The overarching aim is to understand the basic mechanisms that allow exogenously delivered stem cells, gene therapy vectors and/or exosomes to create an environment that preserves damaged axons or prevents neurons from dying. Such mechanisms are being harnessed and used to modulate disease states to repair and/or regenerate critical components of the nervous system.
He is best known for having provided compelling evidence in support of the feasibility and efficacy of advanced stem cell therapies in rodent and non-human primate models of inflammatory neurological diseases, including multiple sclerosis. His work has contributed to reshape the classical view that advanced cell therapeutics (ACTs), including cellular grafts, may exert their therapeutic effects not only through structural cell replacement, but also through modulation of mitochondrial function and neuroinflammatory pathways, and has inspired the first-in-kind clinical trials of allogeneic somatic neural stem cells in patients with progressive MS.
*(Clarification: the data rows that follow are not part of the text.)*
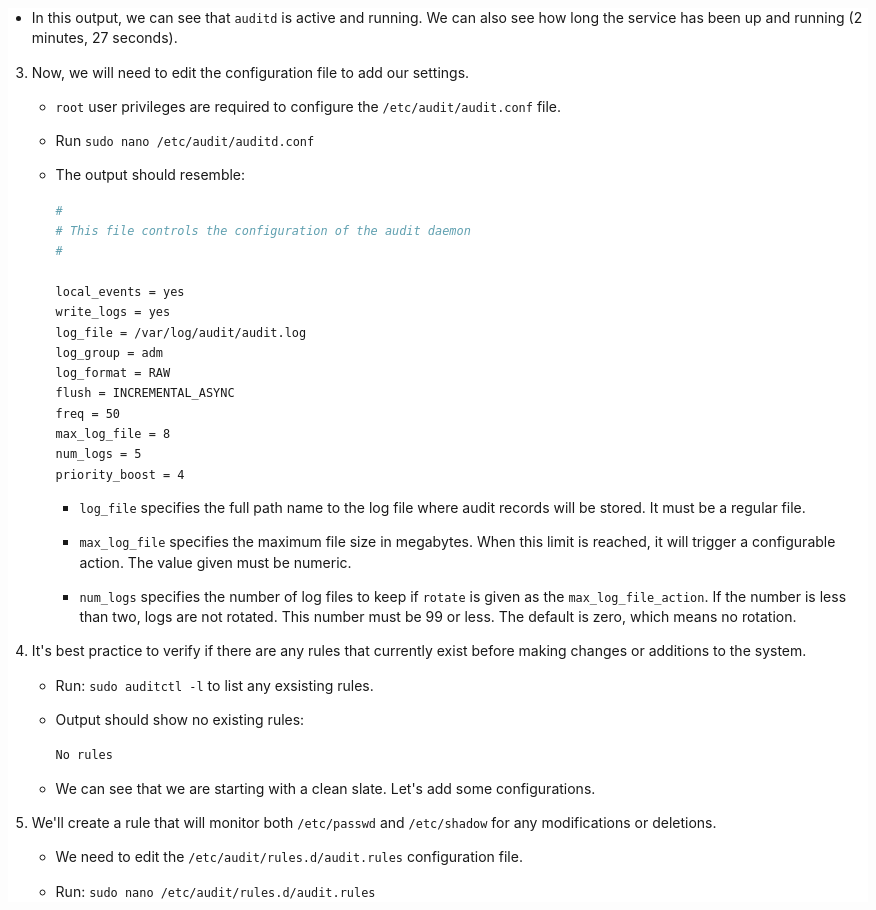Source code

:    - In this output, we can see that `auditd` is active and running. We can also see how long the service has been up and running (2 minutes, 27 seconds).

3. Now, we will need to edit the configuration file to add our settings.

   - `root` user privileges are required to configure the `/etc/audit/audit.conf` file.

   - Run `sudo nano /etc/audit/auditd.conf`

   - The output should resemble:

     ```bash
     #
     # This file controls the configuration of the audit daemon
     #

     local_events = yes
     write_logs = yes
     log_file = /var/log/audit/audit.log
     log_group = adm
     log_format = RAW
     flush = INCREMENTAL_ASYNC
     freq = 50
     max_log_file = 8
     num_logs = 5
     priority_boost = 4
     ```

     - `log_file` specifies the full path name to the log file where audit records will be stored. It must be a regular file.

     - `max_log_file` specifies the maximum file size in megabytes. When this limit is reached, it will trigger a configurable action. The value given must be numeric.

     - `num_logs` specifies the number of log files to keep if `rotate` is given as the `max_log_file_action`. If the number is less than two, logs are not rotated. This number must be 99 or less. The default is zero, which means no rotation.

4. It's best practice to verify if there are any rules that currently exist before making changes or additions to the system.

   - Run: `sudo auditctl -l` to list any exsisting rules. 

   - Output should show no existing rules:

      ```bash
      No rules
      ```

   - We can see that we are starting with a clean slate. Let's add some configurations.

5. We'll create a rule that will monitor both `/etc/passwd` and `/etc/shadow` for any modifications or deletions.

   - We need to edit the `/etc/audit/rules.d/audit.rules` configuration file.

   - Run: `sudo nano /etc/audit/rules.d/audit.rules`
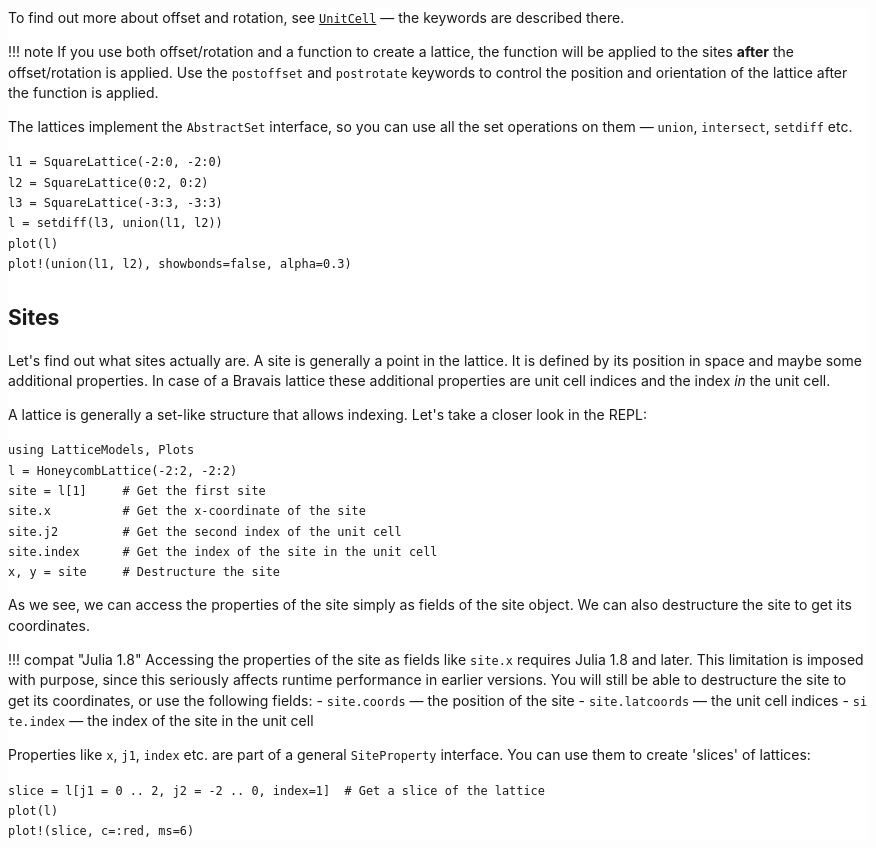 To find out more about offset and rotation, see [`UnitCell`](@ref) — the keywords are described there.

!!! note
    If you use both offset/rotation and a function to create a lattice, the function will be applied to the sites **after** the offset/rotation is applied. Use the `postoffset` and `postrotate` keywords to control the position and orientation of the lattice after the function is applied.
    
The lattices implement the `AbstractSet` interface, so you can use all the set operations on them — `union`, `intersect`, `setdiff` etc.

```@example 1
l1 = SquareLattice(-2:0, -2:0)
l2 = SquareLattice(0:2, 0:2)
l3 = SquareLattice(-3:3, -3:3)
l = setdiff(l3, union(l1, l2))
plot(l)
plot!(union(l1, l2), showbonds=false, alpha=0.3)
```

## Sites

Let's find out what sites actually are. A site is generally a point in the lattice. It is defined by its position in space and maybe some additional properties. In case of a Bravais lattice these additional properties are unit cell indices and the index _in_ the unit cell.

A lattice is generally a set-like structure that allows indexing. Let's take a closer look in the REPL:

```@repl 2
using LatticeModels, Plots
l = HoneycombLattice(-2:2, -2:2)
site = l[1]     # Get the first site
site.x          # Get the x-coordinate of the site
site.j2         # Get the second index of the unit cell
site.index      # Get the index of the site in the unit cell
x, y = site     # Destructure the site
```

As we see, we can access the properties of the site simply as fields of the site object. We can also destructure the site to get its coordinates.

!!! compat "Julia 1.8"
    Accessing the properties of the site as fields like `site.x` requires Julia 1.8 and later. This limitation is imposed with purpose, since this seriously affects runtime performance in earlier versions. You will still be able to destructure the site to get its coordinates, or use the following fields:
    - `site.coords` — the position of the site
    - `site.latcoords` — the unit cell indices
    - `site.index` — the index of the site in the unit cell

Properties like `x`, `j1`, `index` etc. are part of a general `SiteProperty` interface. You can use them to create 'slices' of lattices:

```@example 2
slice = l[j1 = 0 .. 2, j2 = -2 .. 0, index=1]  # Get a slice of the lattice
plot(l)
plot!(slice, c=:red, ms=6)
```


[^1]: Actually, the `shaperadius` function returns the scaling factor for the shape set. However, `Circle()` by default creates a circle with radius 1, so the scaling factor is equal to the radius of the circle.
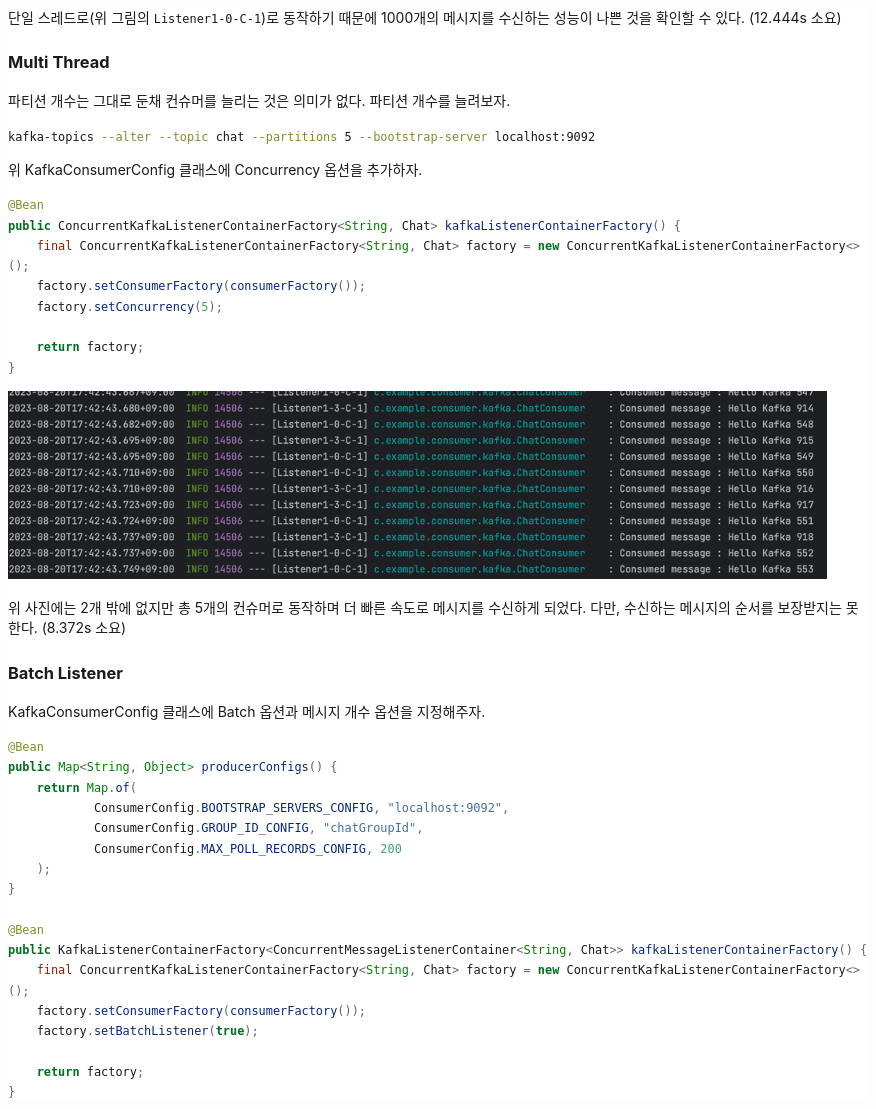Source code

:단일 스레드로(위 그림의 `Listener1-0-C-1`)로 동작하기 때문에 1000개의 메시지를 수신하는 성능이 나쁜 것을 확인할 수 있다. (12.444s 소요)

### Multi Thread

파티션 개수는 그대로 둔채 컨슈머를 늘리는 것은 의미가 없다. 파티션 개수를 늘려보자.

```bash
kafka-topics --alter --topic chat --partitions 5 --bootstrap-server localhost:9092
```

위 KafkaConsumerConfig 클래스에 Concurrency 옵션을 추가하자.

``` java
@Bean
public ConcurrentKafkaListenerContainerFactory<String, Chat> kafkaListenerContainerFactory() {
    final ConcurrentKafkaListenerContainerFactory<String, Chat> factory = new ConcurrentKafkaListenerContainerFactory<>();
    factory.setConsumerFactory(consumerFactory());
    factory.setConcurrency(5);

    return factory;
}
```

<img src="assets/consumer-multi-thread.png" alt="img" style="zoom:80%;" />

위 사진에는 2개 밖에 없지만 총 5개의 컨슈머로 동작하며 더 빠른 속도로 메시지를 수신하게 되었다. 다만, 수신하는 메시지의 순서를 보장받지는 못한다. (8.372s 소요)

### Batch Listener

KafkaConsumerConfig 클래스에 Batch 옵션과 메시지 개수 옵션을 지정해주자.

```java
@Bean
public Map<String, Object> producerConfigs() {
    return Map.of(
            ConsumerConfig.BOOTSTRAP_SERVERS_CONFIG, "localhost:9092",
            ConsumerConfig.GROUP_ID_CONFIG, "chatGroupId",
            ConsumerConfig.MAX_POLL_RECORDS_CONFIG, 200
    );
}

@Bean
public KafkaListenerContainerFactory<ConcurrentMessageListenerContainer<String, Chat>> kafkaListenerContainerFactory() {
    final ConcurrentKafkaListenerContainerFactory<String, Chat> factory = new ConcurrentKafkaListenerContainerFactory<>();
    factory.setConsumerFactory(consumerFactory());
    factory.setBatchListener(true);

    return factory;
}
```
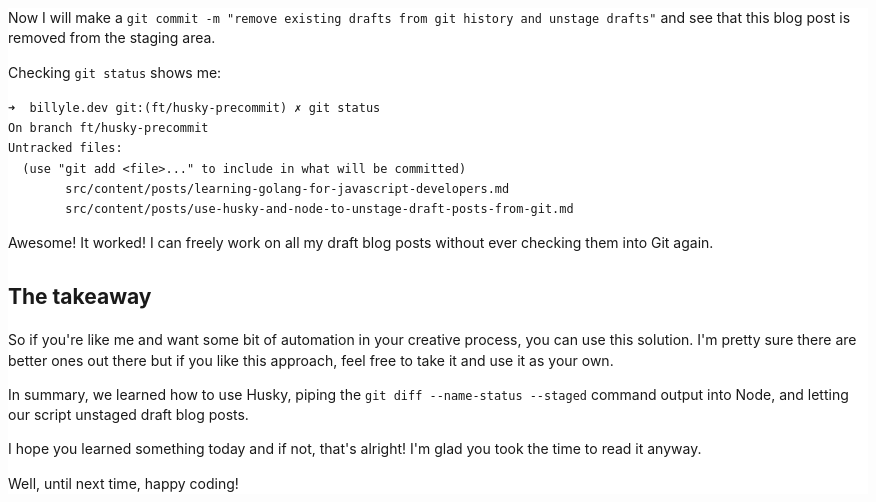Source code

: Now I will make a `git commit -m "remove existing drafts from git history and unstage drafts"` and see that this blog post is removed from the staging area.

Checking `git status` shows me:

```
➜  billyle.dev git:(ft/husky-precommit) ✗ git status
On branch ft/husky-precommit
Untracked files:
  (use "git add <file>..." to include in what will be committed)
        src/content/posts/learning-golang-for-javascript-developers.md
        src/content/posts/use-husky-and-node-to-unstage-draft-posts-from-git.md
```

Awesome! It worked! I can freely work on all my draft blog posts without ever checking them into Git again.

## The takeaway

So if you're like me and want some bit of automation in your creative process, you can use this solution. I'm pretty sure there are better ones out there but if you like this approach, feel free to take it and use it as your own.

In summary, we learned how to use Husky, piping the `git diff --name-status --staged` command output into Node, and letting our script unstaged draft blog posts.

I hope you learned something today and if not, that's alright! I'm glad you took the time to read it anyway.

Well, until next time, happy coding!
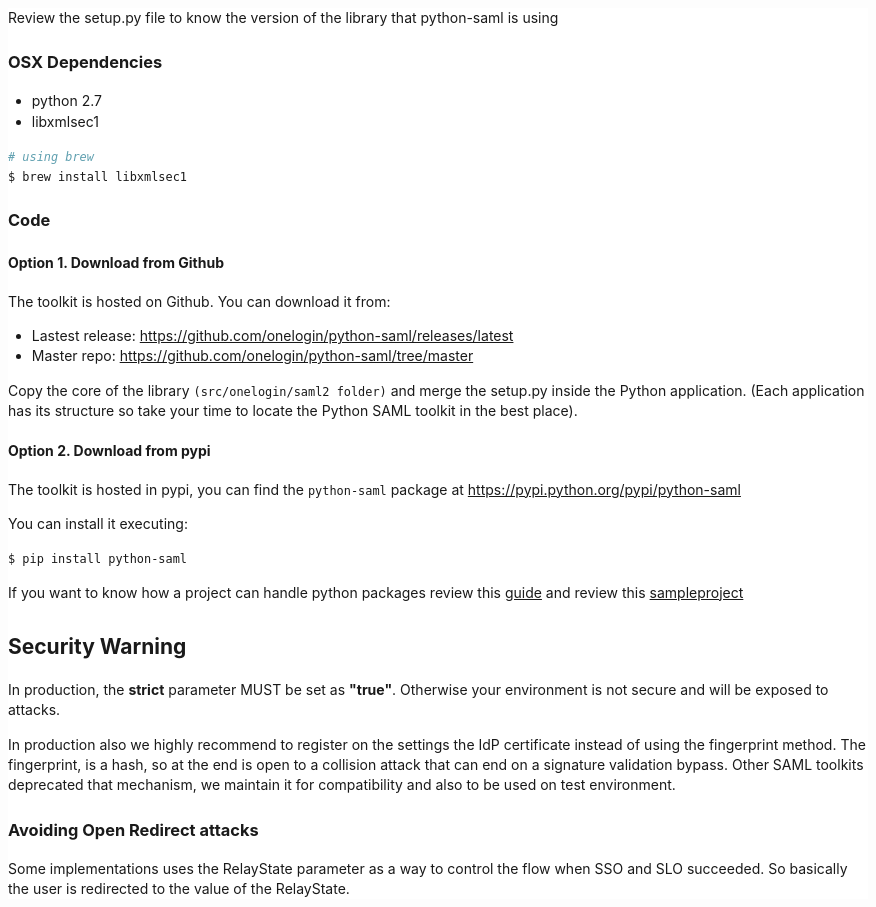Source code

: 
Review the setup.py file to know the version of the library that python-saml is using

### OSX Dependencies ###

 * python 2.7
 * libxmlsec1

```sh
# using brew
$ brew install libxmlsec1
```


### Code ###

#### Option 1. Download from Github ####

The toolkit is hosted on Github. You can download it from:

 * Lastest release: https://github.com/onelogin/python-saml/releases/latest
 * Master repo: https://github.com/onelogin/python-saml/tree/master

Copy the core of the library ``(src/onelogin/saml2 folder)`` and merge the setup.py inside the Python application. (Each application has its structure so take your time to locate the Python SAML toolkit in the best place).

#### Option 2. Download from pypi ####

The toolkit is hosted in pypi, you can find the ``python-saml`` package at https://pypi.python.org/pypi/python-saml

You can install it executing:
```
$ pip install python-saml
```

If you want to know how a project can handle python packages review this [guide](https://packaging.python.org/en/latest/tutorial.html) and review this [sampleproject](https://github.com/pypa/sampleproject)


Security Warning
----------------

In production, the **strict** parameter MUST be set as **"true"**. Otherwise
your environment is not secure and will be exposed to attacks.


In production also we highly recommend to register on the settings the IdP certificate instead of using the fingerprint method. The fingerprint, is a hash, so at the end is open to a collision attack that can end on a signature validation bypass. Other SAML toolkits deprecated that mechanism, we maintain it for compatibility and also to be used on test environment.

### Avoiding Open Redirect attacks ###

Some implementations uses the RelayState parameter as a way to control the flow when SSO and SLO succeeded. So basically the
user is redirected to the value of the RelayState.
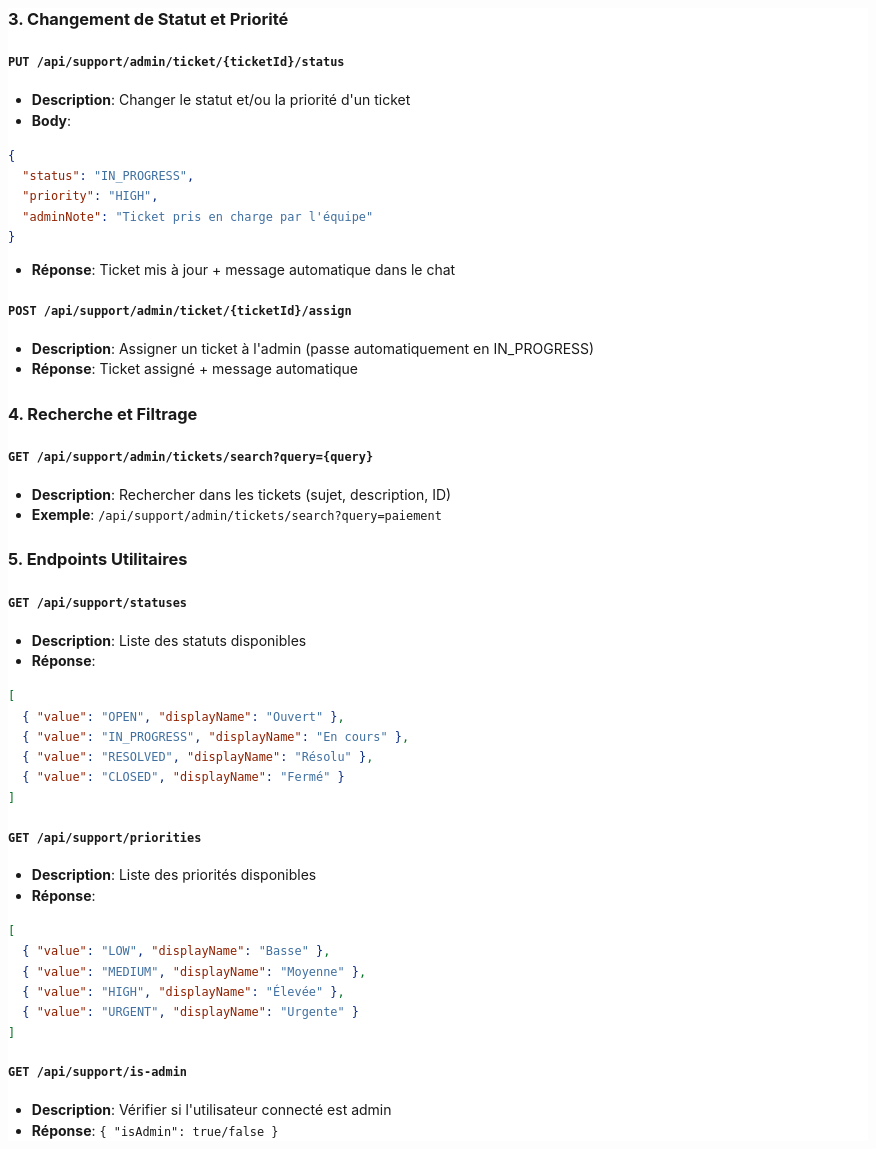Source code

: ### 3. Changement de Statut et Priorité

#### `PUT /api/support/admin/ticket/{ticketId}/status`
- **Description**: Changer le statut et/ou la priorité d'un ticket
- **Body**:
```json
{
  "status": "IN_PROGRESS",
  "priority": "HIGH",
  "adminNote": "Ticket pris en charge par l'équipe"
}
```
- **Réponse**: Ticket mis à jour + message automatique dans le chat

#### `POST /api/support/admin/ticket/{ticketId}/assign`
- **Description**: Assigner un ticket à l'admin (passe automatiquement en IN_PROGRESS)
- **Réponse**: Ticket assigné + message automatique

### 4. Recherche et Filtrage

#### `GET /api/support/admin/tickets/search?query={query}`
- **Description**: Rechercher dans les tickets (sujet, description, ID)
- **Exemple**: `/api/support/admin/tickets/search?query=paiement`

### 5. Endpoints Utilitaires

#### `GET /api/support/statuses`
- **Description**: Liste des statuts disponibles
- **Réponse**:
```json
[
  { "value": "OPEN", "displayName": "Ouvert" },
  { "value": "IN_PROGRESS", "displayName": "En cours" },
  { "value": "RESOLVED", "displayName": "Résolu" },
  { "value": "CLOSED", "displayName": "Fermé" }
]
```

#### `GET /api/support/priorities`
- **Description**: Liste des priorités disponibles
- **Réponse**:
```json
[
  { "value": "LOW", "displayName": "Basse" },
  { "value": "MEDIUM", "displayName": "Moyenne" },
  { "value": "HIGH", "displayName": "Élevée" },
  { "value": "URGENT", "displayName": "Urgente" }
]
```

#### `GET /api/support/is-admin`
- **Description**: Vérifier si l'utilisateur connecté est admin
- **Réponse**: `{ "isAdmin": true/false }`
His most recent research has also elucidated the role of mitochondrial complex I activity in microglia, showcasing its pivotal role in sustaining neuroinflammation. This finding, as reported in a study published in Nature, unveils a novel avenue for understanding the mechanisms underlying progressive multiple sclerosis (MS). The implications of this discovery are profound, as it suggests a new target for disease-modifying therapies. By targeting mitochondrial complex I activity in microglia, researchers may be able to intervene in the neuroinflammatory processes that contribute to disease progression in MS. This not only enhances our understanding of the pathophysiology of progressive MS but also opens avenues for the development of innovative treatments that could potentially halt or slow down disease progression.
His combined efforts towards the identification of new druggable targets, as well as the development of advanced regenerative therapies, underscore the importance of continued research into the intricate mechanisms underlying neurological diseases and the development of targeted therapies that can address these mechanisms.